本文 -
+ + + +

トリアージする社会

トリアージ論争なるものがあるらしいが、まったく読んでいないし、読むつもりもないので、たぶん全然関係のないお話。
NHK教育テレビで放送されていたのだが、各界のプロフェッショナルが小学校に赴き、小学生相手に授業を行う番組があった。
その中のある回の話である。
国境のない医師団に参加されておられる日本人女性医師が、ボスニア・ヘルツェゴビナ紛争において、ボランティアとして医療活動を行った際、次のようなことがあったそうだ。
重傷の子供の患者が運ばれてきて、助かる見込みは少ない。手術をするには酸素ボンベが必要だが、あいにく、残りは一本きり。ここで使ってしまうと、助かる見込みが充分にある患者が助からなくなってしまうかも知れない。
あなたならば、どうしますか?
子供たちに問いかけ、いろいろな意見が挙げられた。
私も考えてみた。自分ならばどうするか。

+ + + +

エントリ一覧 -

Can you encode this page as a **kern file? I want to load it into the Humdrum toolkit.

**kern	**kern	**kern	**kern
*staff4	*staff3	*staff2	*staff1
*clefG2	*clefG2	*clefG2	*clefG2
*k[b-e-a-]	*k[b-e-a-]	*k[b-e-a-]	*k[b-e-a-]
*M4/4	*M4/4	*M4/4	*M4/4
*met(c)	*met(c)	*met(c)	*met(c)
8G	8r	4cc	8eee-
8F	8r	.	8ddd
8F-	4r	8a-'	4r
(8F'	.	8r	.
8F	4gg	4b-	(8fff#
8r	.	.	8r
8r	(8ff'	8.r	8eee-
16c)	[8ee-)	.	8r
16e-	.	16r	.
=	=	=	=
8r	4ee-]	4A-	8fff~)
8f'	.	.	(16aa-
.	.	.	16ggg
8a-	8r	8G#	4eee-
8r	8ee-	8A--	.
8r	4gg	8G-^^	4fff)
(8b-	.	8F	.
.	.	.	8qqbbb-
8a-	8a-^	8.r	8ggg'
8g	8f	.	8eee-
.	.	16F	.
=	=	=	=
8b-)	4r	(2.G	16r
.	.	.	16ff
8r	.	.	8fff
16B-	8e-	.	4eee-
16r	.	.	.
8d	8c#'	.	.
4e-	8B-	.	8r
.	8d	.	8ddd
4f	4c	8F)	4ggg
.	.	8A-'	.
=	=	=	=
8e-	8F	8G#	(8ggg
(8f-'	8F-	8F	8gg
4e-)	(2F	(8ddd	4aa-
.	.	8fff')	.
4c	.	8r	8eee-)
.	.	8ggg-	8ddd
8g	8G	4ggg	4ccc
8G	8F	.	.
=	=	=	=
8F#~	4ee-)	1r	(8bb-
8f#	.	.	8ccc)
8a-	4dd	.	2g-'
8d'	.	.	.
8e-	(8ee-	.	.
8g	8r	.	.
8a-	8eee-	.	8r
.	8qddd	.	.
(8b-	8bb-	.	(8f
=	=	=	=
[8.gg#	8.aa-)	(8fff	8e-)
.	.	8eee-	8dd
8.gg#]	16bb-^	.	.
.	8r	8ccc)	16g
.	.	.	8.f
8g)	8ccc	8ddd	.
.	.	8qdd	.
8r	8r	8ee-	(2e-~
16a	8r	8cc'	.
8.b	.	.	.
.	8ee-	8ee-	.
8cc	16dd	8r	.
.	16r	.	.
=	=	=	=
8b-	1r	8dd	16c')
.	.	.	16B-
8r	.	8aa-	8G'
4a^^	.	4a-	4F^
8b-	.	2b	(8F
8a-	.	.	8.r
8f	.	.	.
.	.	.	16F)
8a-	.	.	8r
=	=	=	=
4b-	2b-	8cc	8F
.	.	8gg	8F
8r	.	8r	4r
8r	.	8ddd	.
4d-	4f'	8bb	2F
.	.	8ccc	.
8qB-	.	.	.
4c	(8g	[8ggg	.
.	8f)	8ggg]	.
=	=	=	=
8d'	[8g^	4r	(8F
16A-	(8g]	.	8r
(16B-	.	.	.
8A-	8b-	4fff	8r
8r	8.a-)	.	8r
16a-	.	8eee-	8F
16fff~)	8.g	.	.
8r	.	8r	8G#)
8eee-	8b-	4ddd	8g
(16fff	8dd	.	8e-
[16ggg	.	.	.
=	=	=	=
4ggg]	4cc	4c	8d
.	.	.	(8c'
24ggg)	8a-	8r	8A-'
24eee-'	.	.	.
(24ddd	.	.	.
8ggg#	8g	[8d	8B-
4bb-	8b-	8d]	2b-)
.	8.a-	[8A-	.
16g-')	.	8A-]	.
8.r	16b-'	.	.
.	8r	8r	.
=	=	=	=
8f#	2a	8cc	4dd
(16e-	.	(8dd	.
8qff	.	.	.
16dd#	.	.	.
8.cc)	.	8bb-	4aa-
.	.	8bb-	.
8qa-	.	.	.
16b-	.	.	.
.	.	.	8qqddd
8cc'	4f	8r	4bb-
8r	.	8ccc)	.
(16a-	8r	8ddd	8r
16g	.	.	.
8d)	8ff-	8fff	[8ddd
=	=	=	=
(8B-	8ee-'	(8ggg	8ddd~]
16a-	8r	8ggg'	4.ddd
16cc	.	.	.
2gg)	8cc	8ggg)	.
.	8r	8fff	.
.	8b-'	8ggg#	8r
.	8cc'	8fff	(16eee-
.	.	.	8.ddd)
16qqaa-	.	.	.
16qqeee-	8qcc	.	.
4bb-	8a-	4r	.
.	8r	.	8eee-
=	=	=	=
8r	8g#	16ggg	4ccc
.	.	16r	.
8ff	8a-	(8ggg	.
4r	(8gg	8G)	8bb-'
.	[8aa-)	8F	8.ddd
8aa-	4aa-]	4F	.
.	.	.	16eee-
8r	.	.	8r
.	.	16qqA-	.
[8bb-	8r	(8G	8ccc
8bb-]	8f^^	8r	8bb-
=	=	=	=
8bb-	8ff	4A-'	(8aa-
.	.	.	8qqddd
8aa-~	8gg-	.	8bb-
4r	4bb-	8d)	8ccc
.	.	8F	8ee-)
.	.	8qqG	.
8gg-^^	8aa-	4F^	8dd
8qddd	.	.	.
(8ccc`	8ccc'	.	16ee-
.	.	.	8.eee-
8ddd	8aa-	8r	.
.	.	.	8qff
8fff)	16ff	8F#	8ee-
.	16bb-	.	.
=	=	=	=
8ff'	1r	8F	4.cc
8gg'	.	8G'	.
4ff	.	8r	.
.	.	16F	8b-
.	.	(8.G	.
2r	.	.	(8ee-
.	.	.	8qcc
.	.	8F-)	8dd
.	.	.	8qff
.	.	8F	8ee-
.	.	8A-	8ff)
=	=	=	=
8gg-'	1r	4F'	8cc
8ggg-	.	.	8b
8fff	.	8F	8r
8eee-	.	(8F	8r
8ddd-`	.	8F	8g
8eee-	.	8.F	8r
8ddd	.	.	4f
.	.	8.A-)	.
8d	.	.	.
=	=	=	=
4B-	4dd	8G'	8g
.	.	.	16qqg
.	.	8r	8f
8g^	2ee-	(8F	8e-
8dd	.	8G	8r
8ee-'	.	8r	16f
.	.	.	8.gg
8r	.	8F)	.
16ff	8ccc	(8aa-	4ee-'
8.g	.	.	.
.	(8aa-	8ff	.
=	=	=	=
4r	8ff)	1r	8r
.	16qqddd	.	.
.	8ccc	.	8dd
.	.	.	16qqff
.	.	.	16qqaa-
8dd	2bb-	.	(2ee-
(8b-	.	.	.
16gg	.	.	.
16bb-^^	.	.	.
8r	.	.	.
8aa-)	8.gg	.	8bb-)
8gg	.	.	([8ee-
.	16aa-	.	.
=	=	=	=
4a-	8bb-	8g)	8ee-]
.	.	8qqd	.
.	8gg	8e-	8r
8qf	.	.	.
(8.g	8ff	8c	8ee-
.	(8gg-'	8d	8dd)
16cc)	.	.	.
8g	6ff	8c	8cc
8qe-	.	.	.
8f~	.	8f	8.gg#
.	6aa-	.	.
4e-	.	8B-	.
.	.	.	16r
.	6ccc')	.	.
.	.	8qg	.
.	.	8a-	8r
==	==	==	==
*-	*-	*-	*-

+ + + +

練習問題 -
- a) 本文を「国境のない医師団に参加されて」を含む箇所から書き写し、「私も考えてみた。自分ならばどうするか。」のところで終えること。
- b) 本文について、次の問いに答えること。
(i) 番組が放送されていたテレビ局はどこか。
(ii) 女性医師が医療活動を行ったのはどの紛争においてか。
(iii) 酸素ボンベの残りは何本だったか。
- c) 本文の一文「重傷の子供の患者が運ばれてきて、助かる見込みは少ない。」を英語に訳すこと。

解答 -
- a)
国境のない医師団に参加されておられる日本人女性医師が、ボスニア・ヘルツェゴビナ紛争において、ボランティアとして医療活動を行った際、次のようなことがあったそうだ。
重傷の子供の患者が運ばれてきて、助かる見込みは少ない。手術をするには酸素ボンベが必要だが、あいにく、残りは一本きり。ここで使ってしまうと、助かる見込みが充分にある患者が助からなくなってしまうかも知れない。
あなたならば、どうしますか?
子供たちに問いかけ、いろいろな意見が挙げられた。
私も考えてみた。自分ならばどうするか。

- b)
(i) NHK教育テレビ
(ii) ボスニア・ヘルツェゴビナ紛争
(iii) 一本

- c) A severely injured child patient was brought in, and the chances of survival were slim.